Décoction. Faire deux décoctions par jour (matin et soir) avec les mêmes substances.

Fonctions :

  • désobstrue les méridiens et conduit la stagnation
  • favorise la diurèse et dissipe la tuméfaction

Indications :

maladie de Ménière.

Modifications :

  • En cas de double vide du Qi et du Yin, descendre la posologie de Qu Mai, Wu Gong, Shi Chang Pu jusqu'à 10g, supprimer Sheng Ma et ajouter Radix Codonopsitis Pilosulae (Dang Shen), 10g, Radix Astragali Membranacei (Huang Qi), 12g, Tuber Ophiopogonis Japonici (Mai Men Dong), 12g, Radix Rehmanniae Praeparata (Shu Di), 12g.
  • En cas de forte constitution et de vertiges sévères, augmenter la posologie de Qu Mai jusqu'à 30-50g, de Wu Gong jusqu'à 10g, de Shi Chang Pu jusqu'à 25g.
  • En cas de mucosités humidité avec sensation de tête lourde, de confusion, ajouter Rhizoma Arsiaematis (Tian Nan Xing), 10g, Rhizoma Pinelliae Ternatae (Ban Xia), 10g, Bombyx Batryticatus (Jiang Can), 10g, Rhizoma Atractylodis (Cang Zhu), 12g.
  • En cas de montée du Yang du foie, augmenter la posologie de Di Long jusqu'à 30-40g, Ge Gen jusqu'à 40-60g, supprimer Sheng Ma et ajouter Spica Prunellae Vulgaris (Xia Ku Cao), 12g.

Commentaire :

Qu Long Tang est une formule complètement basé sur l'expérience clinique et ne suit pas du tout les concepts habituels.

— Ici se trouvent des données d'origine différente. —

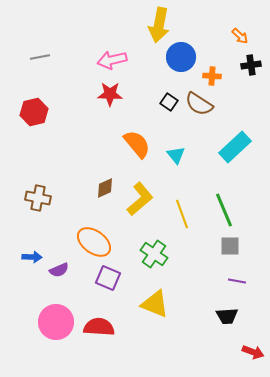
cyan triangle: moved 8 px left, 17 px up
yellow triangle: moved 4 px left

En effet, d'un point de vue académique, pour traiter la maladie de Ménière, nous devons abaisser le Yang, nourrir le Yin, dissoudre les mucosités, éteindre le vent, etc. Or ici, rien de tout cela. Les deux empereurs sont Qu Mai et Di Long. Le premier disperse les stases de sang et favorise la diurèse, le second élimine les spasmes, libère les articulations, calme l'asthme et favorise la diurèse. Aucun des deux n'est réputé traditionnellement pour les vertiges. Pourtant c'est l'observation clinique qui a permis de détecter qu'ils étaient particulièrement efficaces dans le syndrome de Ménière. Selon d'autres observations, nous savons que Ge Gen et Shi Chang Pu ont une action régulatrice sur l'oreille. Or, la maladie qui nous intéresse ici est due à un trouble de l'oreille interne. D'où la présence de ces deux remèdes. Wu Gong éteint le vent interne et favorise donc la disparition des vertiges. Sheng Ma à l'opposé de Wu Gong fait monter le Yang clair du Yang Ming pour favoriser une meilleure nutrition des orifices supérieurs et de la mer des moelles. Une formule atypique mais efficace.

Origine :

article paru dans le journal de médecine chinoise du Fu Jian (Fu Jian Zhong Yi Yao) - 1986, n°1. Auteur : Dr Wu Fu Cai.